• _PROVIDED RECORDS_:
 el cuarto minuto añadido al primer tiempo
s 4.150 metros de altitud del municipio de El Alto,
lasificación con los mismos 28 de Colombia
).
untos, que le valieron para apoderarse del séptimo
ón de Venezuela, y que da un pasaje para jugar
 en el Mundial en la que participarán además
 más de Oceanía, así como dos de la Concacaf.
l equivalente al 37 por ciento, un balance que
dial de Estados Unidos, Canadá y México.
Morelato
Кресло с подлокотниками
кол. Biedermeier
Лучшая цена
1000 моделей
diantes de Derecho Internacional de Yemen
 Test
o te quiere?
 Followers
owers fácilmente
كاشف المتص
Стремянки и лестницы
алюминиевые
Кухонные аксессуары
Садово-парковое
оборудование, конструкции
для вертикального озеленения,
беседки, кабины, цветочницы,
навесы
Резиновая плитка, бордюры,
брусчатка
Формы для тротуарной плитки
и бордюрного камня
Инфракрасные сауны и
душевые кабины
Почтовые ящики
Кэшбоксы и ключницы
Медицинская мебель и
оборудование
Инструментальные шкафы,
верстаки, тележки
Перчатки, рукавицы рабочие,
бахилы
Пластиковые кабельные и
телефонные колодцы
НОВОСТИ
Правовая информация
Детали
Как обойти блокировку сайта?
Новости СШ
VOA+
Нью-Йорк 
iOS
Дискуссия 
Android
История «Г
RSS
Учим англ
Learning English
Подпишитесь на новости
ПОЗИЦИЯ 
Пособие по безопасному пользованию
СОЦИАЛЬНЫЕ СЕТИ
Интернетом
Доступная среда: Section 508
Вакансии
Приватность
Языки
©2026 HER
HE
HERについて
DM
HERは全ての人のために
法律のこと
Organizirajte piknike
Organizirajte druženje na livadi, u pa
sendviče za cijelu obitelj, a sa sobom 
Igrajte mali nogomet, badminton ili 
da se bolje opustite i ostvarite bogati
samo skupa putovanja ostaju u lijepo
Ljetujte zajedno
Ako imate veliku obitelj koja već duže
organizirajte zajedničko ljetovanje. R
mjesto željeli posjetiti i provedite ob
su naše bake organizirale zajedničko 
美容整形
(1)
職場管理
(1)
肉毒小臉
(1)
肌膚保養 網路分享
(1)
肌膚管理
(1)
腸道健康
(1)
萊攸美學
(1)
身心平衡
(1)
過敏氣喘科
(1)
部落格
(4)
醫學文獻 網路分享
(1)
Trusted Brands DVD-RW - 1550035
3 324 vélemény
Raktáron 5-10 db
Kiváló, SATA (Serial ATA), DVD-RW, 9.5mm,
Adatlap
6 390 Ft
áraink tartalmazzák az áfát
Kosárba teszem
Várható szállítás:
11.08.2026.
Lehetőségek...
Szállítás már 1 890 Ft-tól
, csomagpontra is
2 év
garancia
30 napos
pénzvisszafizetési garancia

==

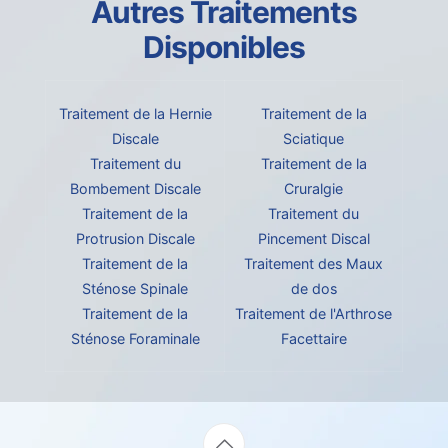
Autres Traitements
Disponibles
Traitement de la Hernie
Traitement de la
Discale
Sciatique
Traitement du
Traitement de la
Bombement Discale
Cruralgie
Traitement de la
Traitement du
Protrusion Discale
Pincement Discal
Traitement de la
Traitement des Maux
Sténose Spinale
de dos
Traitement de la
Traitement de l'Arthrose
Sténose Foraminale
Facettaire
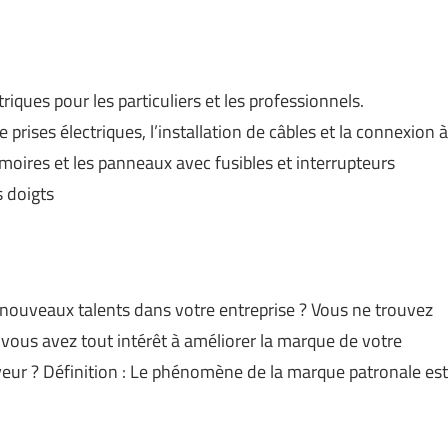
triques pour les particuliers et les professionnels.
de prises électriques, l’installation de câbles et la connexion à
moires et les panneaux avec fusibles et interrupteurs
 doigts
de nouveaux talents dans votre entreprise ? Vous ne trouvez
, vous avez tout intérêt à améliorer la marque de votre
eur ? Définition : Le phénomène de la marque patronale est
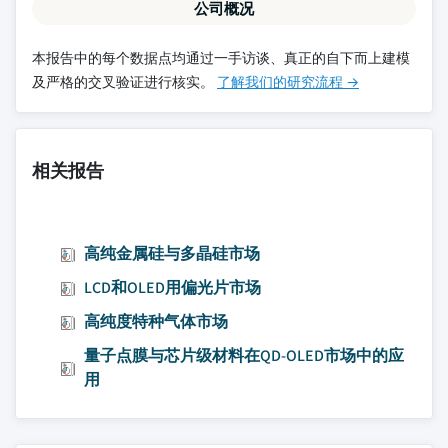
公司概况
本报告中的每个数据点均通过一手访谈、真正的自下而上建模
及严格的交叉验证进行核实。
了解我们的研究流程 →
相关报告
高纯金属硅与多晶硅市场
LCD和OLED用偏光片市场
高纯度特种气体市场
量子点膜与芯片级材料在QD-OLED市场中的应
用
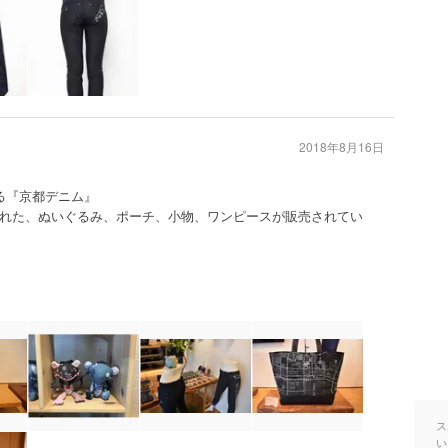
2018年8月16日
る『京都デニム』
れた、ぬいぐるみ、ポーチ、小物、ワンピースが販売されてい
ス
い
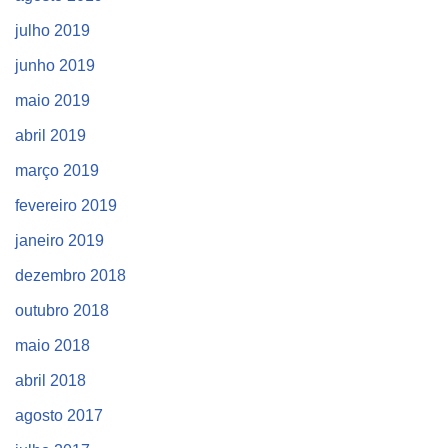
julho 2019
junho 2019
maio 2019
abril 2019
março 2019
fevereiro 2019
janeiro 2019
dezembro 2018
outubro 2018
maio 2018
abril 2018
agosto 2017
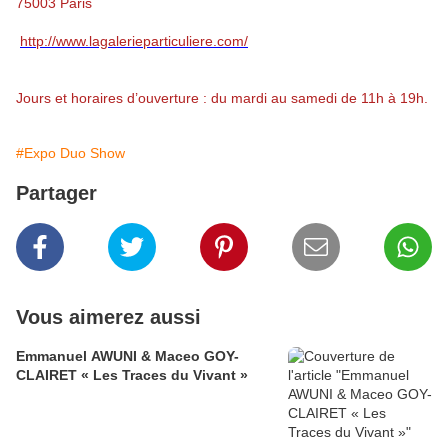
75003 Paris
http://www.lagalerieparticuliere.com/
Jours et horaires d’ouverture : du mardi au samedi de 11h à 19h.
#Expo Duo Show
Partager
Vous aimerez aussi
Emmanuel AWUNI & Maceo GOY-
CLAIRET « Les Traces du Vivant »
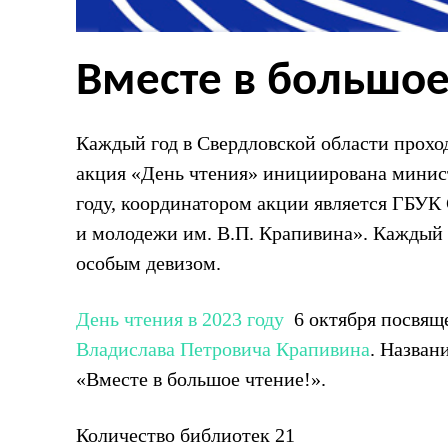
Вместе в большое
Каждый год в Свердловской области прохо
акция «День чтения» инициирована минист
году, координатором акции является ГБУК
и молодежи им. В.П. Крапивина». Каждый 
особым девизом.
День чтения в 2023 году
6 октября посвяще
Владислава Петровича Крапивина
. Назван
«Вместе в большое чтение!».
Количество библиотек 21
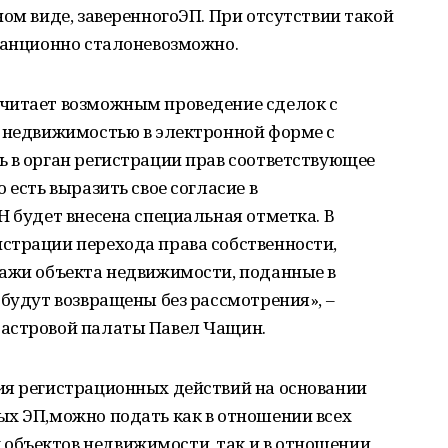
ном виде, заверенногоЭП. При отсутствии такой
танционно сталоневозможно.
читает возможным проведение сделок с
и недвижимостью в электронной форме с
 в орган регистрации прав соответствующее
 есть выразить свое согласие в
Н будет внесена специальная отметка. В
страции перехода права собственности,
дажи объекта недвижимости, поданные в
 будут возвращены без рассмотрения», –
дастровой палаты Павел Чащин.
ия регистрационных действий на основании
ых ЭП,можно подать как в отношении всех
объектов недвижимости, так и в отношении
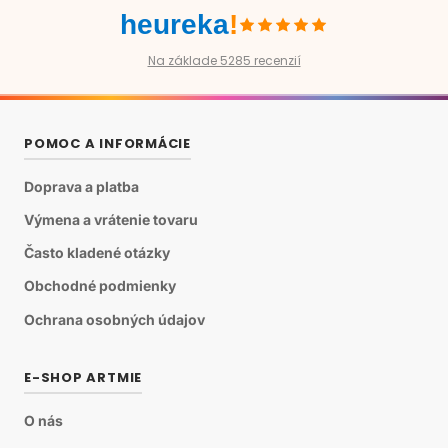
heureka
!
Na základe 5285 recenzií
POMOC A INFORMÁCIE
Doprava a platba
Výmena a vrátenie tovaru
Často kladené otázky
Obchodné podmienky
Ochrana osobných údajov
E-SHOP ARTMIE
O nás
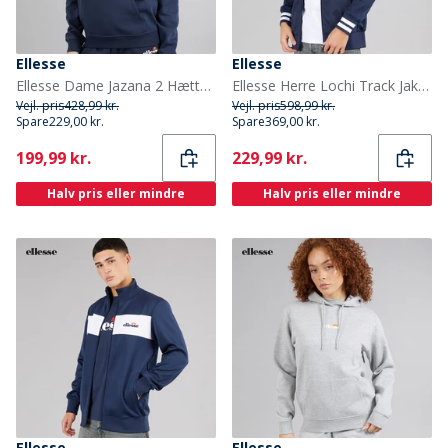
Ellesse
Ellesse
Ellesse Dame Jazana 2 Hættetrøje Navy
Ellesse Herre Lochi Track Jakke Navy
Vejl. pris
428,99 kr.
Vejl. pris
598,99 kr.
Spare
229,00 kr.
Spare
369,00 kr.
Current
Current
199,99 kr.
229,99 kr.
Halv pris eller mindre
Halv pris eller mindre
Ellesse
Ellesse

• _WORK ORDER_:
How many lines of the preceding listing hold the string "чтения"? Answer with the number only.

• _PROBLEM SOLUTION_:
2